Whatever Happened to Student Power?

Whatever Happened to Student Power?

By Raanan Geberer
Reprinted from Brooklyn Daily Eagle

Most people, when they think of student demonstrations in the ’60s and ’70s, think of students demonstrating for civil rights, against the Vietnam War and the like.

This is correct — but only up to a point. Often, even at the same time as they were protesting for these weighty causes, they were often demonstrating on their own behalf. At times, student issues took center stage, such as during the (over the top, in my opinion) demonstration about the Columbia University Gym in 1968.

The Columbia University demonstration aside, student demands, at least at my high school, the Bronx High School of Science, took a more moderate form. Some of these demands seem positively innocuous, such as the right to go outside during lunch, the right to have soda machines in the school (alternative health types would consider this “politically incorrect” today) and, believe it or not, the end to the rule that girls couldn’t wear pants. One day, hundreds of girls came to school with paper bags, went into the bathroom and emerged wearing pants. That was the end of that rule!

Along with these were more serious issues — students’ seeking more electives, the right to distribute “underground” newspapers on campus, and more student control over the curriculum. At some point, a student-faculty-parent committee was formed, and although I was only dimly aware of what it did, it apparently did have some positive effect. (By the time I got to college, the protest era was largely over.)

Today, the idea of students’ rights has largely disappeared, at least in the high schools — the victim of more intense competition for college admissions, of the rising rate of crime within many schools and the resulting crackdown on it, and more rigid curriculum requirements dictated from Washington, Albany and the Department of Ed.

And in the final analysis, one might think, of what consequence is it anyway whether someone has the right to buy a can of soda in the school building or wear jeans?

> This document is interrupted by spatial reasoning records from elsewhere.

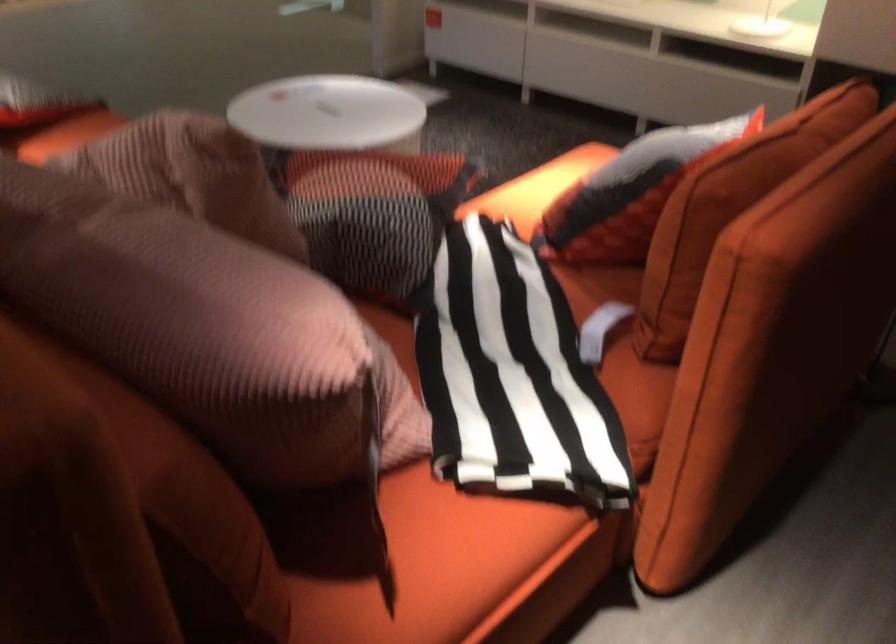
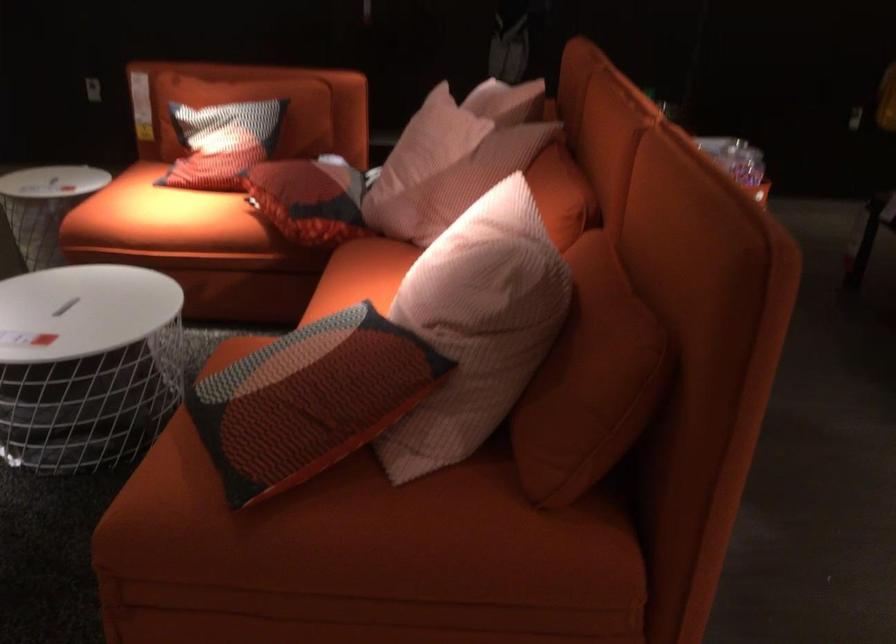
Question: I am providing you with two images of the same scene from different viewpoints. Which of the following objects are not visible in image2?

Choices:
 (A) orange sofa sitting surface
 (B) patterned pillow
 (C) pink rectangular pillow
 (D) sofa sitting surface

Answer: (D)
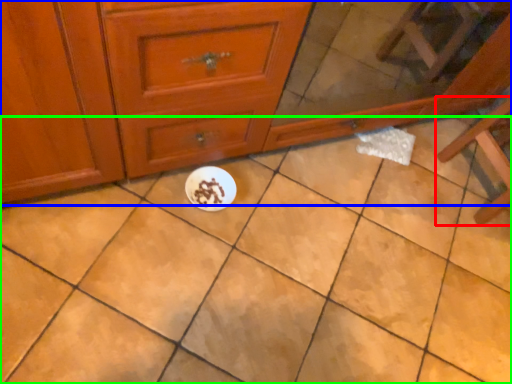
Question: Which object is positioned farthest from furniture (highlighted by a red box)? Select from chest of drawers (highlighted by a blue box) and ceramic tile (highlighted by a green box).

Choices:
 (A) chest of drawers
 (B) ceramic tile

Answer: (A)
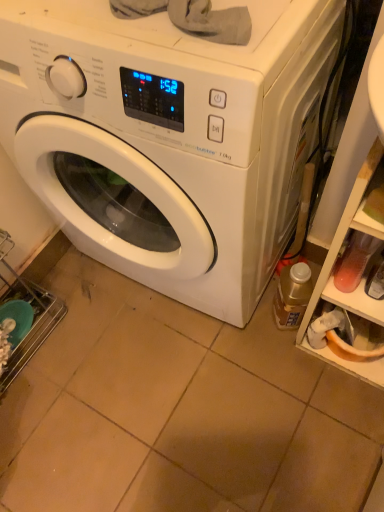
The image size is (384, 512). In order to click on free space in front of translucent plastic shelf at right in this screenshot , I will do `click(343, 411)`.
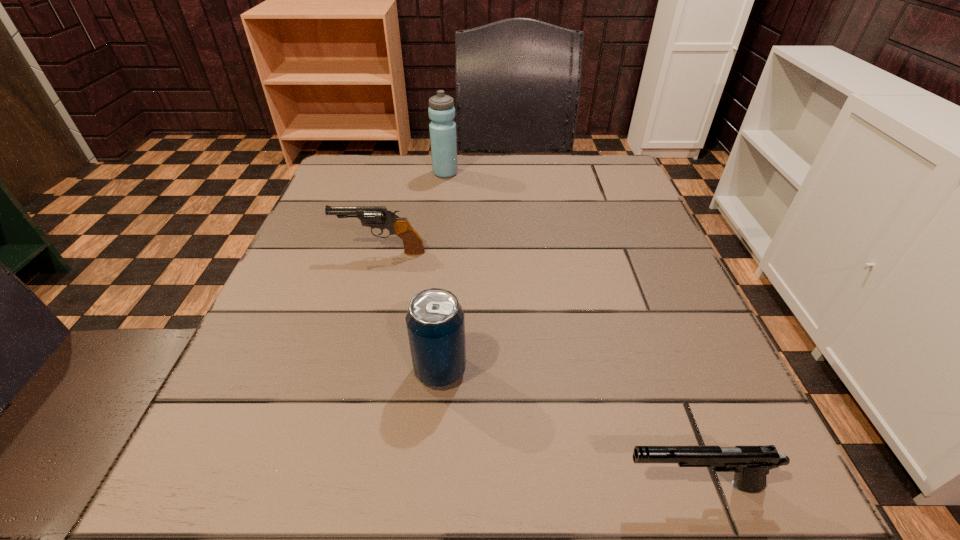
Locate an element on the screen. This screenshot has width=960, height=540. object that is at the near right corner is located at coordinates 751,464.

Locate an element on the screen. free location at the far edge of the desktop is located at coordinates tap(401, 167).

Locate an element on the screen. Image resolution: width=960 pixels, height=540 pixels. vacant position at the near edge of the desktop is located at coordinates (438, 514).

At what (x,y) coordinates should I click in order to perform the action: click on vacant space at the left edge. Please return your answer as a coordinate pair (x, y). Image resolution: width=960 pixels, height=540 pixels. Looking at the image, I should click on (292, 273).

Find the location of `blank area at the right edge`. blank area at the right edge is located at coordinates (579, 219).

The width and height of the screenshot is (960, 540). What are the coordinates of `vacant space at the near left corner` in the screenshot? It's located at (318, 456).

Image resolution: width=960 pixels, height=540 pixels. In order to click on free space at the far right corner of the desktop in this screenshot , I will do `click(620, 160)`.

Where is `free region at the near right corner of the desktop`? free region at the near right corner of the desktop is located at coordinates (688, 479).

Locate an element on the screen. The height and width of the screenshot is (540, 960). free spot between the second tallest object and the right gun is located at coordinates (566, 428).

Find the location of a particular element. Image resolution: width=960 pixels, height=540 pixels. free point between the farther gun and the tallest object is located at coordinates (413, 213).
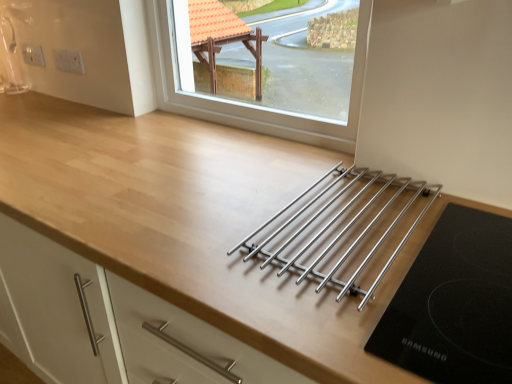
Question: Is polished stainless steel rack at center bigger than white plastic electrical outlet at upper left, arranged as the first electric outlet when viewed from the left?

Choices:
 (A) yes
 (B) no

Answer: (A)

Question: Does polished stainless steel rack at center appear on the left side of white plastic electrical outlet at upper left, the 2th electric outlet from the front?

Choices:
 (A) yes
 (B) no

Answer: (B)

Question: Would you consider polished stainless steel rack at center to be distant from white plastic electrical outlet at upper left, arranged as the second electric outlet when viewed from the right?

Choices:
 (A) yes
 (B) no

Answer: (A)

Question: Is polished stainless steel rack at center to the right of white plastic electrical outlet at upper left, which is counted as the 1th electric outlet, starting from the back, from the viewer's perspective?

Choices:
 (A) yes
 (B) no

Answer: (A)

Question: Is polished stainless steel rack at center facing away from white plastic electrical outlet at upper left, arranged as the second electric outlet when viewed from the right?

Choices:
 (A) no
 (B) yes

Answer: (A)

Question: From a real-world perspective, is polished stainless steel rack at center physically above white plastic electrical outlet at upper left, which is counted as the 1th electric outlet, starting from the back?

Choices:
 (A) no
 (B) yes

Answer: (A)

Question: Considering the relative sizes of polished stainless steel rack at center and clear glass window at upper center in the image provided, is polished stainless steel rack at center bigger than clear glass window at upper center?

Choices:
 (A) yes
 (B) no

Answer: (B)

Question: Are polished stainless steel rack at center and clear glass window at upper center located far from each other?

Choices:
 (A) no
 (B) yes

Answer: (A)

Question: Is polished stainless steel rack at center thinner than clear glass window at upper center?

Choices:
 (A) no
 (B) yes

Answer: (A)

Question: Is polished stainless steel rack at center smaller than clear glass window at upper center?

Choices:
 (A) yes
 (B) no

Answer: (A)

Question: Is polished stainless steel rack at center oriented away from clear glass window at upper center?

Choices:
 (A) no
 (B) yes

Answer: (A)

Question: Is polished stainless steel rack at center completely or partially outside of clear glass window at upper center?

Choices:
 (A) no
 (B) yes

Answer: (B)

Question: Can you confirm if clear glass window at upper center is wider than white plastic electrical outlet at upper left, which is counted as the 1th electric outlet, starting from the back?

Choices:
 (A) yes
 (B) no

Answer: (A)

Very little — but those who think only in such terms are missing the point. Participating in demonstrations, challenging the “powers that be” gave young people an incredible high! Jumping out of planes with a parachute, bungee jumping, backpacking in Thailand, taking mind-altering substances, driving 200 miles per hour in a racing car — forget it! No one who ever lived through those years and took part in these events will ever forget the thrill of collective action, of challenging our parents’, our teachers’ world — and winning!

All of their lives, we had been dictated to — and now, here we were, saying, yes, we might be 16, we might be 17, we might be 18, but when we say something, we deserve to be listened to! And today’s young people are all the poorer for not experiencing the same thing.